Edit-a description of a possible topological obstruction:
Set $\mathcal{NC}:=\{ A \in M_2(\mathbb{R}) \, | \det A \ge 0 \, \,\text{ and } \, A \text{ is not conformal} \,\}$, where by a non-conformal matrix, I refer to a matrix whose singular values are distinct. (i.e. I allow non-zero singular matrices in $\mathcal{NC}$).
Suppose that such an $f \in \text{Diff}(D)$ exists. Then $df|_{\partial D}:\partial D \to \mathcal{NC}$ is homotopic to a constant.
$df|_{\partial D}$ maps $T\partial D$ to itself, and in particular, at a specific point $\theta \in \mathbb{S}^1$, $(df|_{\partial D})_{\theta}(T_{\theta}\partial D)=T_{f(\theta)}\partial D$. So, thinking on $e_2$ as an element of $T_{(0,1)}\partial D$, we have
$R_{f(\theta)}^{-1} \circ df_{\theta} \circ R_{\theta}(e_2)=\lambda(\theta) e_2$, for some positive factor $\lambda(\theta)$.
Setting $A_{\theta}:=R_{f(\theta)}^{-1} \circ df_{\theta} \circ R_{\theta}$, and $$\mathcal{F}:=\{ A \in \text{SL}_2(\mathbb{R}) \, | \, Ae_2 \in \operatorname{span}(e_2) \, \, \text{ and } \, \, A \, \text{ is not conformal} \,\},$$ we get $$ df_{\theta} =R_{f(\theta)} \circ A_{\theta} \circ R_{-\theta}, \, \, \, A_{\theta}: \partial D \to \mathcal{F}. \tag{1}$$
If $\mathcal{F}$ were contractible in $\mathcal{NC}$, we could deform $A_{\theta}$ to a constant map $ \partial D \to \mathcal{NC}$.
Thus, by equation $(1)$, $df|_{\partial D}$ would be homotopic to the map $\theta \to R_{f(\theta)} \circ A \circ R_{-\theta}$ for some constant non-conformal matrix $A \in \mathcal{NC}$.

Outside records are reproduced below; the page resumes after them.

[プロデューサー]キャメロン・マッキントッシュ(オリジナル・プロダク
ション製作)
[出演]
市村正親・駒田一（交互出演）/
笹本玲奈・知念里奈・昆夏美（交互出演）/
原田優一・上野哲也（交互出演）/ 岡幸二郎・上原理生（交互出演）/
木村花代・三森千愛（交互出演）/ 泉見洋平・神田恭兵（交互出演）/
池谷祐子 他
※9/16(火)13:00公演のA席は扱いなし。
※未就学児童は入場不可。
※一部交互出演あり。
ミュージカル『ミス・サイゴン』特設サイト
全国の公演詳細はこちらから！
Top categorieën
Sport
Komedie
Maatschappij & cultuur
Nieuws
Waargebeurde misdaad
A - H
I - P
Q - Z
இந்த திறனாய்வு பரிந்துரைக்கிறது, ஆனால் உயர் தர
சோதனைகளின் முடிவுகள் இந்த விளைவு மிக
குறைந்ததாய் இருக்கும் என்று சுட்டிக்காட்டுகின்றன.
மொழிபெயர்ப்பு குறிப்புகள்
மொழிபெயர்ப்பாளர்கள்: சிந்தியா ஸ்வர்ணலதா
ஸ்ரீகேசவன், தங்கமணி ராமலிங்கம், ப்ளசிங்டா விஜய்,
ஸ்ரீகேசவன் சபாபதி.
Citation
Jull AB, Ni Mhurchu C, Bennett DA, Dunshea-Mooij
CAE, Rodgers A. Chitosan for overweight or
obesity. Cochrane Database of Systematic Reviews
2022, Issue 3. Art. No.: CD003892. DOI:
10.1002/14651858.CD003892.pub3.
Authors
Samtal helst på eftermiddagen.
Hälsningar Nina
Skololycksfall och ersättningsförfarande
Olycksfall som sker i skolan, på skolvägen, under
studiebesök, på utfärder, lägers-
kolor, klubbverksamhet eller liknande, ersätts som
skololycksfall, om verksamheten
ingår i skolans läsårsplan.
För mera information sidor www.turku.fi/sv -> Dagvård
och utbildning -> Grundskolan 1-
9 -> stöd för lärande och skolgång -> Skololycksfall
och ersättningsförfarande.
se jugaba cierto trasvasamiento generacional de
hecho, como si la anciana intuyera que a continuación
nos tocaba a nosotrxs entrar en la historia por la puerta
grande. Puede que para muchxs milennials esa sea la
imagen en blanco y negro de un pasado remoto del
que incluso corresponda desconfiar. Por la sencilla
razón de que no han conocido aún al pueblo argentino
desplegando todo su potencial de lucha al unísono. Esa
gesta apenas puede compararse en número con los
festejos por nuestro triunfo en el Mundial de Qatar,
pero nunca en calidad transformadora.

Writing $A=R_{\alpha} \Sigma R_{\beta}$ where $\Sigma$ is non-negative and diagonal, we would get that $df|_{\partial D}$ is homotopic to $\theta \to R_{f(\theta)+\alpha} \circ \Sigma \circ R_{-\theta+\beta}.$
On the space of non-conformal matrices $\mathcal{NC}$, there is a continuous map* $H:\mathcal{NC} \to \mathbb{S}^1$, given by $H(R_{\phi} \Sigma R_{\theta})= R_{2\theta}$. This leads to a contradiction to the contractibility of $df|_{\partial D}$:
Indeed, if it were homotopic to a constant, then so would the map $\theta \to R_{f(\theta)+\alpha} \circ \Sigma \circ R_{-\theta+\beta}.$ Composing it with $H$, we obtain the map $\theta \to R_{-2\theta+2\beta}$, or $\theta \to -2\theta$, which is not homotopic to a constant.
Since $\mathcal{F}$ is not contractible in $\mathcal{NC}$, this argument fails. However, perhaps a more refined topological argument could obtain more, I don't know.
*The map $H$ is well-defined, since $U\Sigma V^T=(-U)\Sigma (-V)^T$, and this is the only ambiguity in $U,V$ for a matrix in $\mathcal{NC}$. Thus $\theta$ is well defined up to an addition of $\pi$.